▸ **INSTRUCTIONS FOR THE TASK**
Copy out each line of the material in which the word "technology" appears.
*** INFORMATION ***
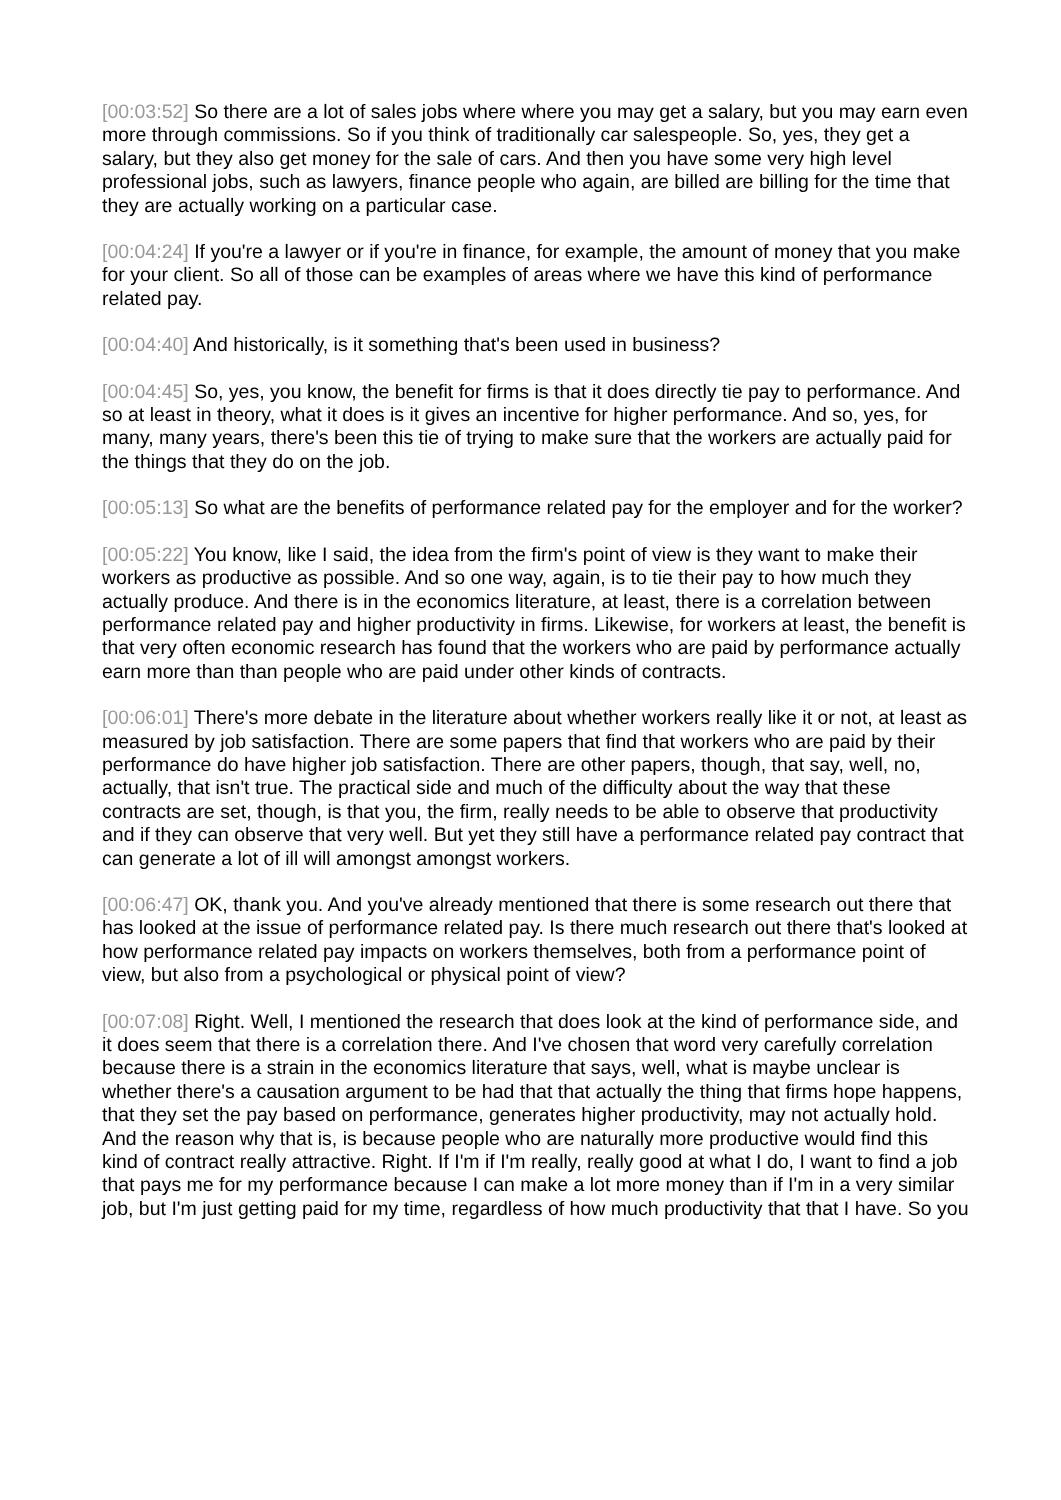[00:03:52] So there are a lot of sales jobs where where you may get a salary, but you may earn even more through commissions. So if you think of traditionally car salespeople. So, yes, they get a salary, but they also get money for the sale of cars. And then you have some very high level professional jobs, such as lawyers, finance people who again, are billed are billing for the time that they are actually working on a particular case.
[00:04:24] If you're a lawyer or if you're in finance, for example, the amount of money that you make for your client. So all of those can be examples of areas where we have this kind of performance related pay.
[00:04:40] And historically, is it something that's been used in business?
[00:04:45] So, yes, you know, the benefit for firms is that it does directly tie pay to performance. And so at least in theory, what it does is it gives an incentive for higher performance. And so, yes, for many, many years, there's been this tie of trying to make sure that the workers are actually paid for the things that they do on the job.
[00:05:13] So what are the benefits of performance related pay for the employer and for the worker?
[00:05:22] You know, like I said, the idea from the firm's point of view is they want to make their workers as productive as possible. And so one way, again, is to tie their pay to how much they actually produce. And there is in the economics literature, at least, there is a correlation between performance related pay and higher productivity in firms. Likewise, for workers at least, the benefit is that very often economic research has found that the workers who are paid by performance actually earn more than than people who are paid under other kinds of contracts.
[00:06:01] There's more debate in the literature about whether workers really like it or not, at least as measured by job satisfaction. There are some papers that find that workers who are paid by their performance do have higher job satisfaction. There are other papers, though, that say, well, no, actually, that isn't true. The practical side and much of the difficulty about the way that these contracts are set, though, is that you, the firm, really needs to be able to observe that productivity and if they can observe that very well. But yet they still have a performance related pay contract that can generate a lot of ill will amongst amongst workers.
[00:06:47] OK, thank you. And you've already mentioned that there is some research out there that has looked at the issue of performance related pay. Is there much research out there that's looked at how performance related pay impacts on workers themselves, both from a performance point of view, but also from a psychological or physical point of view?
[00:07:08] Right. Well, I mentioned the research that does look at the kind of performance side, and it does seem that there is a correlation there. And I've chosen that word very carefully correlation because there is a strain in the economics literature that says, well, what is maybe unclear is whether there's a causation argument to be had that that actually the thing that firms hope happens, that they set the pay based on performance, generates higher productivity, may not actually hold. And the reason why that is, is because people who are naturally more productive would find this kind of contract really attractive. Right. If I'm if I'm really, really good at what I do, I want to find a job that pays me for my performance because I can make a lot more money than if I'm in a very similar job, but I'm just getting paid for my time, regardless of how much productivity that that I have. So you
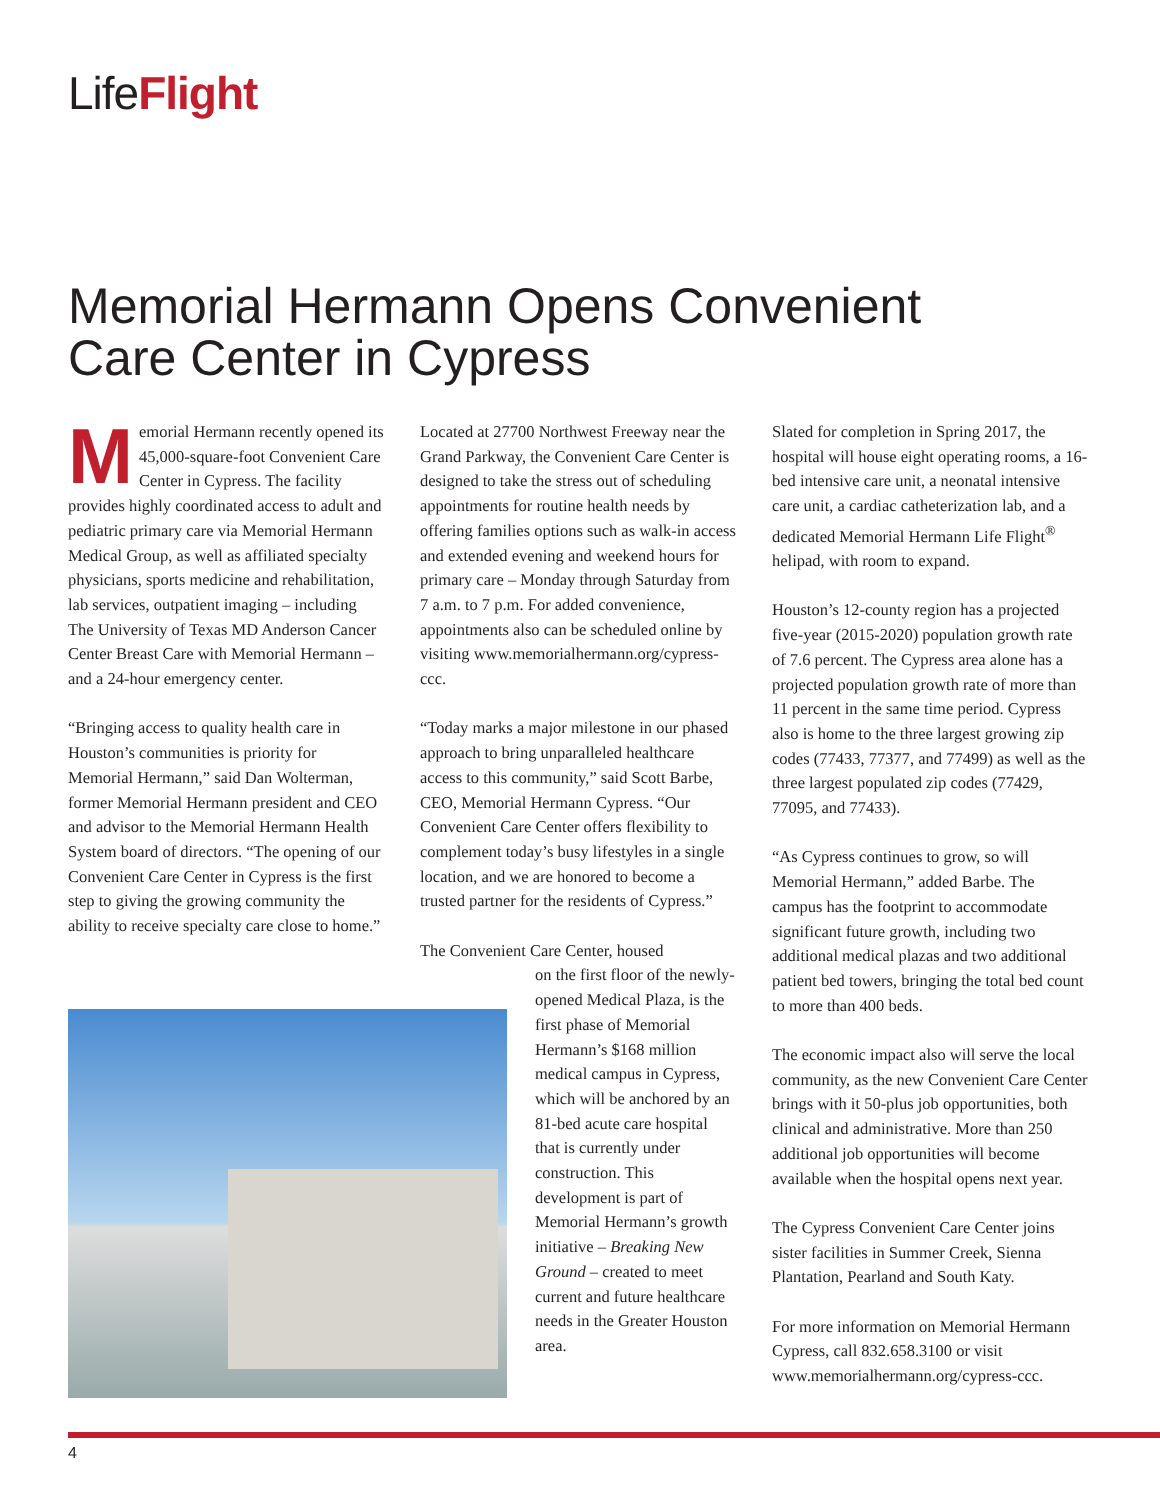LifeFlight
Memorial Hermann Opens Convenient Care Center in Cypress
Memorial Hermann recently opened its 45,000-square-foot Convenient Care Center in Cypress. The facility provides highly coordinated access to adult and pediatric primary care via Memorial Hermann Medical Group, as well as affiliated specialty physicians, sports medicine and rehabilitation, lab services, outpatient imaging – including The University of Texas MD Anderson Cancer Center Breast Care with Memorial Hermann – and a 24-hour emergency center.
“Bringing access to quality health care in Houston’s communities is priority for Memorial Hermann,” said Dan Wolterman, former Memorial Hermann president and CEO and advisor to the Memorial Hermann Health System board of directors. “The opening of our Convenient Care Center in Cypress is the first step to giving the growing community the ability to receive specialty care close to home.”
Located at 27700 Northwest Freeway near the Grand Parkway, the Convenient Care Center is designed to take the stress out of scheduling appointments for routine health needs by offering families options such as walk-in access and extended evening and weekend hours for primary care – Monday through Saturday from 7 a.m. to 7 p.m. For added convenience, appointments also can be scheduled online by visiting www.memorialhermann.org/cypress-ccc.
“Today marks a major milestone in our phased approach to bring unparalleled healthcare access to this community,” said Scott Barbe, CEO, Memorial Hermann Cypress. “Our Convenient Care Center offers flexibility to complement today’s busy lifestyles in a single location, and we are honored to become a trusted partner for the residents of Cypress.”
The Convenient Care Center, housed
on the first floor of the newly-opened Medical Plaza, is the first phase of Memorial Hermann’s $168 million medical campus in Cypress, which will be anchored by an 81-bed acute care hospital that is currently under construction. This development is part of Memorial Hermann’s growth initiative – Breaking New Ground – created to meet current and future healthcare needs in the Greater Houston area.
Slated for completion in Spring 2017, the hospital will house eight operating rooms, a 16-bed intensive care unit, a neonatal intensive care unit, a cardiac catheterization lab, and a dedicated Memorial Hermann Life Flight<sup>®</sup> helipad, with room to expand.
Houston’s 12-county region has a projected five-year (2015-2020) population growth rate of 7.6 percent. The Cypress area alone has a projected population growth rate of more than 11 percent in the same time period. Cypress also is home to the three largest growing zip codes (77433, 77377, and 77499) as well as the three largest populated zip codes (77429, 77095, and 77433).
“As Cypress continues to grow, so will Memorial Hermann,” added Barbe. The campus has the footprint to accommodate significant future growth, including two additional medical plazas and two additional patient bed towers, bringing the total bed count to more than 400 beds.
The economic impact also will serve the local community, as the new Convenient Care Center brings with it 50-plus job opportunities, both clinical and administrative. More than 250 additional job opportunities will become available when the hospital opens next year.
The Cypress Convenient Care Center joins sister facilities in Summer Creek, Sienna Plantation, Pearland and South Katy.
For more information on Memorial Hermann Cypress, call 832.658.3100 or visit www.memorialhermann.org/cypress-ccc.
4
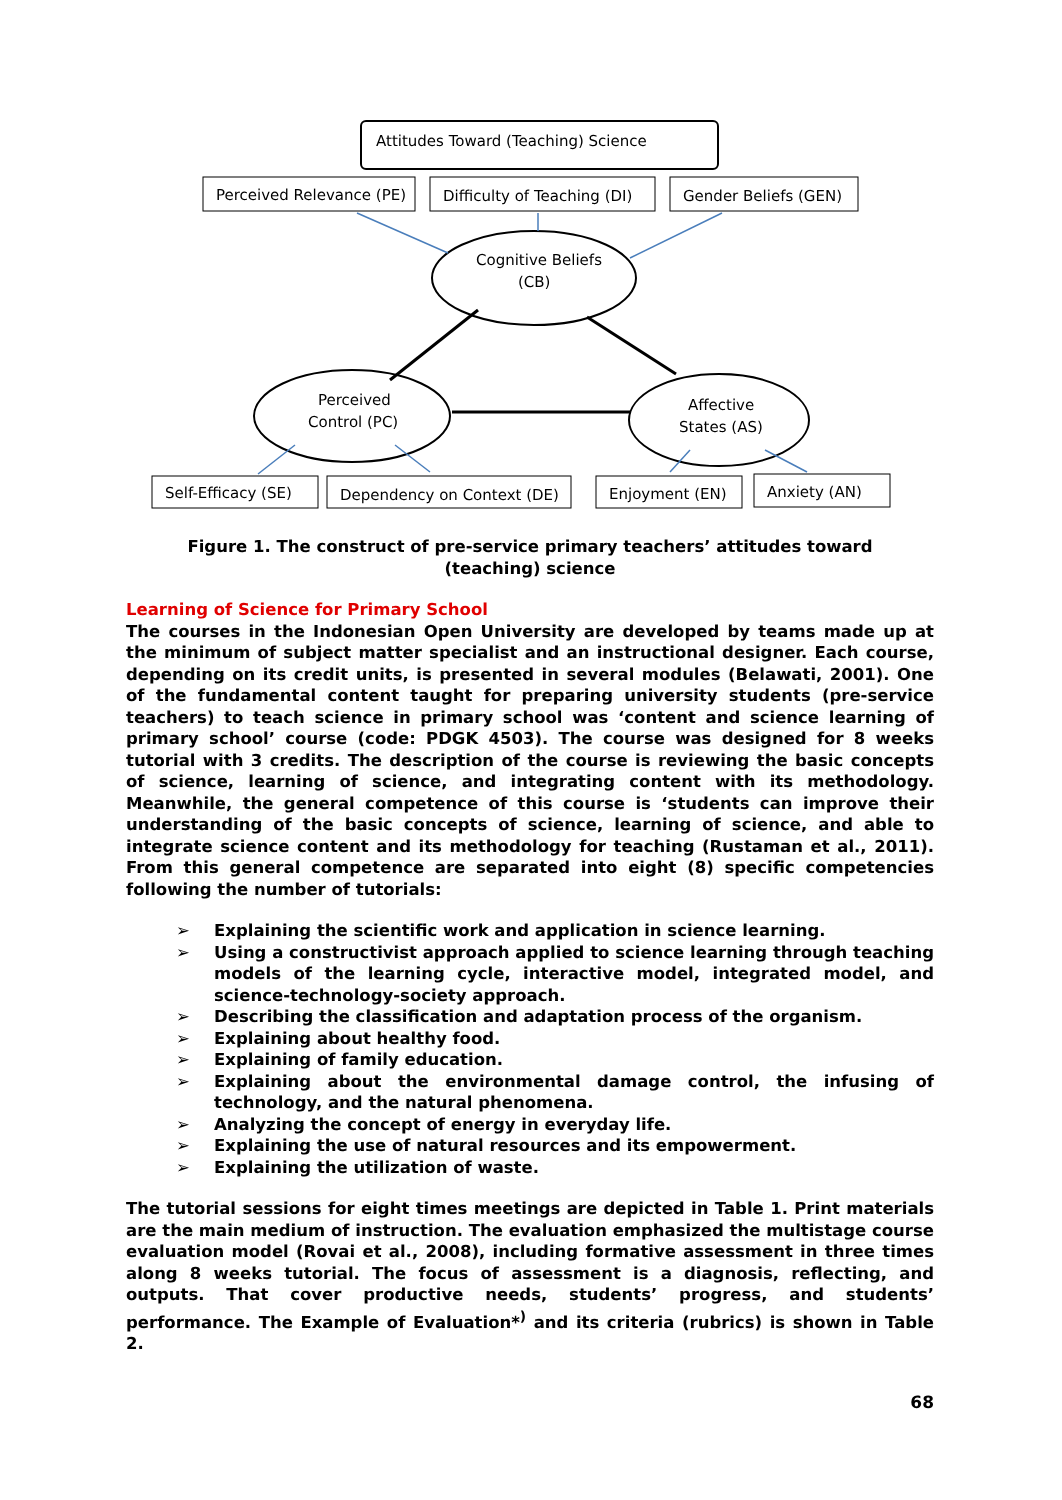Attitudes Toward (Teaching) Science
Perceived Relevance (PE)
Difficulty of Teaching (DI)
Gender Beliefs (GEN)
Cognitive Beliefs
(CB)
Perceived
Control (PC)
Affective
States (AS)
Self-Efficacy (SE)
Dependency on Context (DE)
Enjoyment (EN)
Anxiety (AN)
Figure 1. The construct of pre-service primary teachers’ attitudes toward (teaching) science
Learning of Science for Primary School
The courses in the Indonesian Open University are developed by teams made up at the minimum of subject matter specialist and an instructional designer. Each course, depending on its credit units, is presented in several modules (Belawati, 2001). One of the fundamental content taught for preparing university students (pre-service teachers) to teach science in primary school was ‘content and science learning of primary school’ course (code: PDGK 4503). The course was designed for 8 weeks tutorial with 3 credits. The description of the course is reviewing the basic concepts of science, learning of science, and integrating content with its methodology. Meanwhile, the general competence of this course is ‘students can improve their understanding of the basic concepts of science, learning of science, and able to integrate science content and its methodology for teaching (Rustaman et al., 2011). From this general competence are separated into eight (8) specific competencies following the number of tutorials:
➢ Explaining the scientific work and application in science learning.
➢ Using a constructivist approach applied to science learning through teaching models of the learning cycle, interactive model, integrated model, and science-technology-society approach.
➢ Describing the classification and adaptation process of the organism.
➢ Explaining about healthy food.
➢ Explaining of family education.
➢ Explaining about the environmental damage control, the infusing of technology, and the natural phenomena.
➢ Analyzing the concept of energy in everyday life.
➢ Explaining the use of natural resources and its empowerment.
➢ Explaining the utilization of waste.
The tutorial sessions for eight times meetings are depicted in Table 1. Print materials are the main medium of instruction. The evaluation emphasized the multistage course evaluation model (Rovai et al., 2008), including formative assessment in three times along 8 weeks tutorial. The focus of assessment is a diagnosis, reflecting, and outputs. That cover productive needs, students’ progress, and students’ performance. The Example of Evaluation*<sup>)</sup> and its criteria (rubrics) is shown in Table 2.
68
*** End of INFORMATION ***
▸ **FINISHED TASK**
➢ Using a constructivist approach applied to science learning through teaching models of the learning cycle, interactive model, integrated model, and science-technology-society approach.
➢ Explaining about the environmental damage control, the infusing of technology, and the natural phenomena.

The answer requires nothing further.